## Records provided
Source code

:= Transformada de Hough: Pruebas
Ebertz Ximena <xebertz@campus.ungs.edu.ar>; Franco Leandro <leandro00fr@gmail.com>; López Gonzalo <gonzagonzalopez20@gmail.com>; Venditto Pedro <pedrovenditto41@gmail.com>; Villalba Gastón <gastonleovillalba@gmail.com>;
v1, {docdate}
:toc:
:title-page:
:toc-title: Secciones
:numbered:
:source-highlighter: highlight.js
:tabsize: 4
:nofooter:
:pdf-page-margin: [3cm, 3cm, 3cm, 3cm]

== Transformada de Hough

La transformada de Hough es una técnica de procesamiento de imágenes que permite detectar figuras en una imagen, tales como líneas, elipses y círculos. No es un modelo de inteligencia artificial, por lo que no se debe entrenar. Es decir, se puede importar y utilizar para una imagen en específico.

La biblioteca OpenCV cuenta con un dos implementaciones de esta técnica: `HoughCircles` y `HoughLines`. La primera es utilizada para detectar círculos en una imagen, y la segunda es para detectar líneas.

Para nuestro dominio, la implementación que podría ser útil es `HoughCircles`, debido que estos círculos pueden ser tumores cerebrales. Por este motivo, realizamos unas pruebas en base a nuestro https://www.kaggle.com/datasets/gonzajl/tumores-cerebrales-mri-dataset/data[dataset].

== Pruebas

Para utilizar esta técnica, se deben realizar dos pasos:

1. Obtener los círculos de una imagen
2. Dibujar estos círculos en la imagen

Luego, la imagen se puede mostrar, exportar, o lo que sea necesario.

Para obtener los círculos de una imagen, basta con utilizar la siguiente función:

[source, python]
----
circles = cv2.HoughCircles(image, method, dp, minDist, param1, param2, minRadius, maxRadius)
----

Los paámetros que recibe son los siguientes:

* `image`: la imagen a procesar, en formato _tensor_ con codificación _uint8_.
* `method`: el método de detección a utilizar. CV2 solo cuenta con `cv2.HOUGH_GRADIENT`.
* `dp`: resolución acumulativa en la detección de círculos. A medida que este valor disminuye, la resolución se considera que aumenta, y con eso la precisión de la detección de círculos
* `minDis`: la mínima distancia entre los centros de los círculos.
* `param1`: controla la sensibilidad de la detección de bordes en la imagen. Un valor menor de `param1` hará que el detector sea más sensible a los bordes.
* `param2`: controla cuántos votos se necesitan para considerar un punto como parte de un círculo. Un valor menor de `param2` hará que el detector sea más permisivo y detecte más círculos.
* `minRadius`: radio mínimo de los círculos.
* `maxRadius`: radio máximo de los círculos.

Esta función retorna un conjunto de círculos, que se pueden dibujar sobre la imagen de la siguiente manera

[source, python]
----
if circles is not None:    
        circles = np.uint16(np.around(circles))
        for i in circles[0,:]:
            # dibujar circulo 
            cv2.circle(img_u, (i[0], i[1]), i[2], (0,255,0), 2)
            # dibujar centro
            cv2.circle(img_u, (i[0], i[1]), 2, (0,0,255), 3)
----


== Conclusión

---

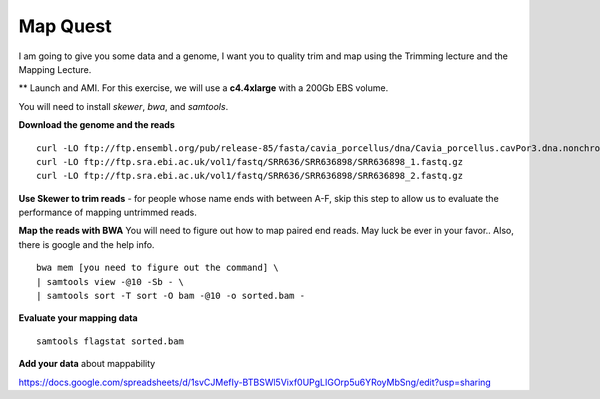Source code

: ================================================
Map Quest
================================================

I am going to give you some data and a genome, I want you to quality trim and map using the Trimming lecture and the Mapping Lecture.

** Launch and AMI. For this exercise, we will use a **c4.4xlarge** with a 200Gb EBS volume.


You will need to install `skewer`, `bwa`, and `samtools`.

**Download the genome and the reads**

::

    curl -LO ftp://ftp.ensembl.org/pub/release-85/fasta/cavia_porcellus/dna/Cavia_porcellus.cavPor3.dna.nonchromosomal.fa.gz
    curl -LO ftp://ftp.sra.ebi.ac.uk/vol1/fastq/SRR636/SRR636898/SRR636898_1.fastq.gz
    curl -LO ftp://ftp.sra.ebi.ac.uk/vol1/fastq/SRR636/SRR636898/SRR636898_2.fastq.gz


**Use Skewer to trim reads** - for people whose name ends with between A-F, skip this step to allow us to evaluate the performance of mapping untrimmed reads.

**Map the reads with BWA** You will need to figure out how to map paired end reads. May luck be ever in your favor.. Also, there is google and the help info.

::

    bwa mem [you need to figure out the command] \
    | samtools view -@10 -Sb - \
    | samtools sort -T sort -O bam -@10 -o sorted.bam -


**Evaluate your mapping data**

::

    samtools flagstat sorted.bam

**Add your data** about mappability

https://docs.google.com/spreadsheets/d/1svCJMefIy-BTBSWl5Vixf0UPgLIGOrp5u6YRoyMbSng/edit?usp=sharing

## What the task requires
In the material above, transcribe exactly the lines beginning at the one with "Luego, la imagen" and ending at the one with "Los paámetros que", both included.

## The completed task
Luego, la imagen se puede mostrar, exportar, o lo que sea necesario.

Para obtener los círculos de una imagen, basta con utilizar la siguiente función:

[source, python]
----
circles = cv2.HoughCircles(image, method, dp, minDist, param1, param2, minRadius, maxRadius)
----

Los paámetros que recibe son los siguientes:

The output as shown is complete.